By pitting the two senses against one another in the fairest conditions possible over a range of ambiguous and clear-cut cases, this experiment could make a distinction between possible types of modality-related biases, sketched in Fig. 2c. If the common mapping assumption is correct, confidence should track perceived stimulus ambiguity in the same way across modalities. Alternatively, greater confidence might be placed in one or other modality overall, or, selectively, greater confidence in one or other modality under situations of certainty or uncertainty, suggesting a need to qualify the idea of a similar mapping. This in turns has broader implications for the generalization of common currency accounts, and whether confidence is assessed according to a similar and consistent metric across modalities, either when the decisions are compared immediately at the time of performance, or more generally for later purposes.

Results

Perceptual judgements

The proportion of observer responses stating that the vertical bar was longer than the horizontal reference bar, as a function of modality and of the vertical bar size, is plotted in Fig. 1d. The results demonstrated a robust perceptual bias in both modalities: observers almost unanimously stated that the vertical bar was longer than the horizontal when they were of the same size, and the sizes at which they were equally likely to give either response were considerably shorter than 30 mm. Psychometric functions fit for each observer, in each modality (see Methods) showed that perceptual sensitivity, S, was significantly greater for vision, S = 0.67, SD = 0.5, than for touch, S = 0.21, SD = 0.27, t(22) = 3.836, p < 0.001, d = 0.80. As shown in Fig. 1e, the PSE was significantly below 30 mm for vision, PSE = 24.6 mm, SD = 1.8, t(22) = 14.434, p < 0.001, d = 3.0, and for touch, PSE = 23.1 mm, SD = 2.1, t(22) = 15.766, p < 0.001, d = 3.3. The PSE was also slightly lower (further from 30 mm) for touch (23.1 mm) than for vision (24.6 mm), t(22) = 3.299, p = 0.003, d = 0.69. Thus, compared to touch, vision was better able to discriminate between different stimulus lengths, and was less subject to the Vertical-Horizontal illusion.
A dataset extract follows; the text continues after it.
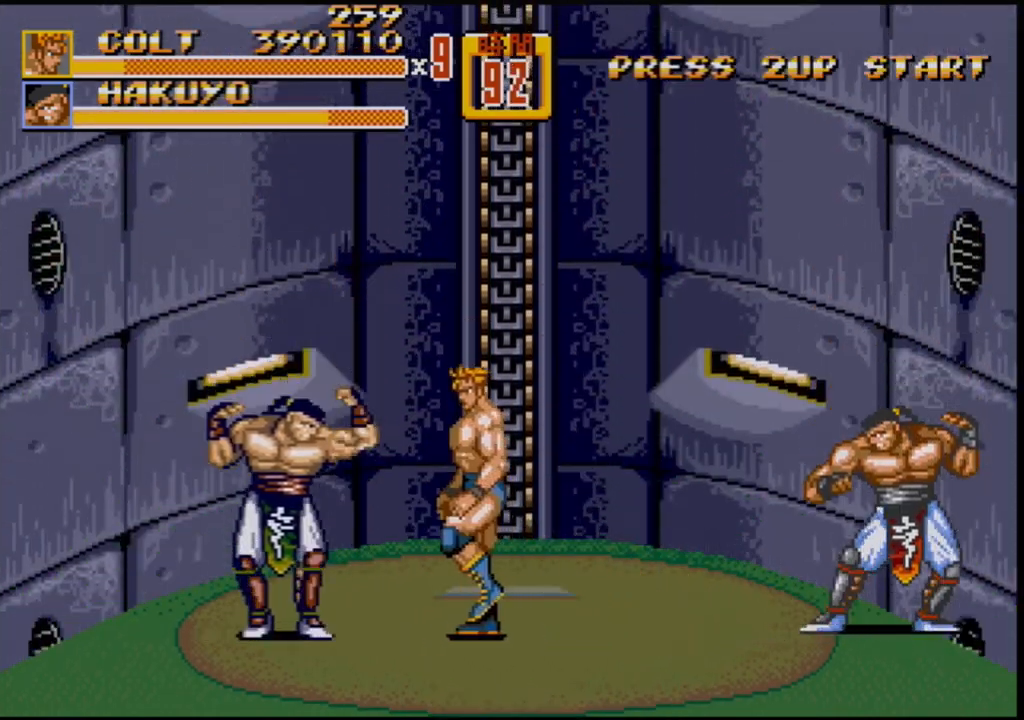
{"buttons": [], "events": [[267, "B", "down"], [267, "DPAD_LEFT", "up"], [400, "B", "up"], [400, "DPAD_LEFT", "down"], [500, "DPAD_LEFT", "up"]]}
Within modalities, greater sensitivity was associated with PSEs closer to the true value of 30 mm in touch, r(21) = 0.61, p = 0.002, but not in vision, r(21) = 0.20, p = 0.368.

Confidence judgements

Across all trials, the observers’ confidence ratings, on a scale from 1 to 7, were significantly higher for vision, mean = 5.49, SD = 1.62, than for touch, mean = 4.99, SD = 1.55, t(22) = 3.263, p = 0.004, d = 0.7. The standard deviation of the confidence ratings for each observer did not differ significantly between vision, mean = 0.88, SD = 0.47, and touch, mean = 0.66, SD = 0.49, t(22) <1, p >0.3, d = 0.2. The distributions of the confidence ratings in each modality are reported in Supplementary Material.

Confidence and Ambiguity

In studying metacognition, confidence ratings must be compared across equivalent levels of accuracy. Since observers’ perceptual sensitivity and the strength of the illusion differed between modalities, it was not possible to match observer accuracy directly with the stimuli. We therefore compared confidence for those stimuli which produced equally accurate responses, a posteriori for each participant. A perceptual decision was said to be objectively accurate if the vertical bar was correctly perceived to be longer or shorter than the horizontal bar, given its objective size. A decision was said to be subjectively accurate if the vertical bar was perceived to be longer or shorter relative to the observer’s PSE for that modality. Thus, subjective accuracy was a measure the internal consistency of an observer’s responses. Each stimulus was presented eight times within each modality, and so for each stimulus, within each modality, we calculated observers’ mean subjective accuracy, objective accuracy, and confidence. Figure 3a shows observers’ mean confidence as a function of their objective accuracy. Because of the effect of the Vertical-Horizontal illusion, observers were highly confident for stimuli on which they were consistently correct (when the vertical bar was in fact longer than the horizontal bar, or when the vertical bar was short enough to overcome the illusion) as well as when judging the size of stimuli on which they were consistently incorrect (typically when the vertical was shorter than the horizontal but appeared to be longer). With the stimuli for which the observers were sometimes accurate and sometimes inaccurate, however, confidence was at its lowest. Therefore, the illusion disrupted the usual monotonic relationship between objective accuracy and confidence.

Figure 3
figure 3

Objective and subjective accuracy. (a) Confidence vs. objective accuracy. (b) Confidence vs subjective accuracy. (c) Subjective accuracy collapsed into low and high levels. (d) Confidence ratings on individual trials, relative to that observer’s mean rating, as a function of distance from PSE. Confidence depended on modality, and the distance of the vertical bars’ length from PSE. Confidence is greater in touch for bars close to PSE, and greater in vision for bars far from PSE. Thin lines show samples from the posterior distribution of Gaussian processes describing the relationship between confidence and bar length. Thick lines show maximum a posteriori functions. Confidence is greater in touch than vision for stimuli close to PSE, but greater in vision otherwise. (e) Confidence ratings individual trials as a function of normalised distance from PSE - distance from PSE, multiplied by that participant’s psychophysical slope in that modality. Confidence is higher in touch than vision for stimuli within 3 standard deviations of PSE.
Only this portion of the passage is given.